In der Massenkultur werden technische Produktivkräfte per se gefeiert und, über formal-symbolische Vermittlung, nachahmend wiederholt. Adornos These, dass Unterhaltungsmusik den »Konflikt« zwischen »der Mechanisierung der Produktion« und »dem lebendigen Körper in der Freizeit« zwanghaft nachbildet und wiederholt, ließe sich an der Techno-Musik der neunziger Jahre viel stringenter zeigen als am Jazz, den Adorno dafür heranzieht. Unter »Jazz« verstand er nur jene weiße US-amerikanische Tanzmusik in Stil von Paul Whiteman, die er aus Frankfurt, der deutschen »Jazz-Hauptstadt«, seit den zwanziger Jahren kannte. Das aber war ein Stil, der Errungenschaften schwarzer Musik kannibalisierte.

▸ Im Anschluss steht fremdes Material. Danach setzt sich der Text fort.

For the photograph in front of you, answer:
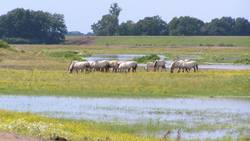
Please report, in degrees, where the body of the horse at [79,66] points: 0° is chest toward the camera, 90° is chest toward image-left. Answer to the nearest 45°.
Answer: approximately 90°
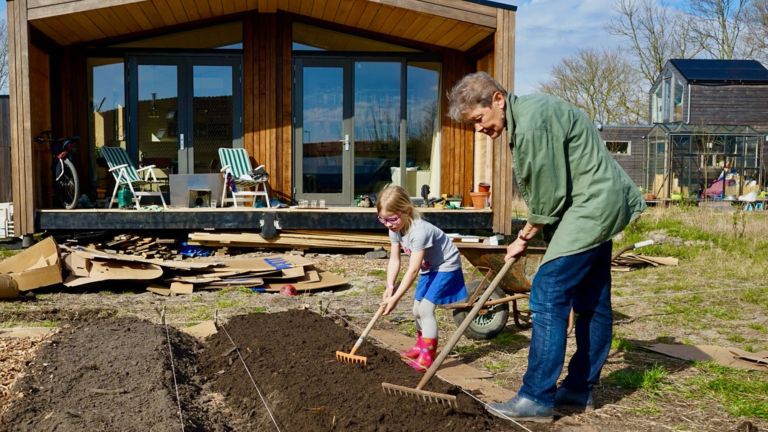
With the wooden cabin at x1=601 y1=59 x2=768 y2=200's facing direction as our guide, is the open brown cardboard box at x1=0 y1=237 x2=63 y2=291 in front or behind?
in front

Adorno hat den Jazz in vieler Hinsicht missverstanden. Seine ästhetische Charakteristik aus der »Einleitung in die Musiksoziologie« leuchtet erst mit Blick auf technoide Raves so richtig ein: »Symbolisch wird etwas wie eine Versöhnung zwischen dem hilflosen Körper und der Maschinerie, dem menschlichen Atom und der kollektiven Gewalt gefeiert.« Das kennen wir zur Genüge. Kultstätten der Technomusik sind verlassene Produktionsstätten aus der letzten Blütezeit industrieller Massenproduktion. Vielleicht geht es in der Techno-Szene ja gar nicht so sehr um die Performance einer symbolischen Versöhnung? Vielleicht geht es vor allem darum, die Erinnerung an die Gewalt industrieller Arbeit ins Körpergedächtnis der Zeitgenossen eines jobless growth einzuschreiben. Industriearbeit konnte immerhin mit dem zweifelhaften Versprechen der Vollbeschäftigung locken. Durch ihre spielerisch-performative Einprägung in die muscle memory könnte jene subtilere Nachfolge-Gewalt abgesichert werden: der Zwang zur Selbstvermarktung. Die besteht im Internet-Zeitalter in permanenter »netzbildender Tätigkeit des Vermittelns« (Boltanski/Chiapello). Zur Basiskompetenz eines jeden »unternehmerischen Selbsts« (Bröckling) gehören gewissermaßen die Jobs von Agenten und Impressarios, den professionellen Vermittlern aus der Sphäre der Warenzirkulation, die einstmals arbeitsteilig ausgeübt wurden.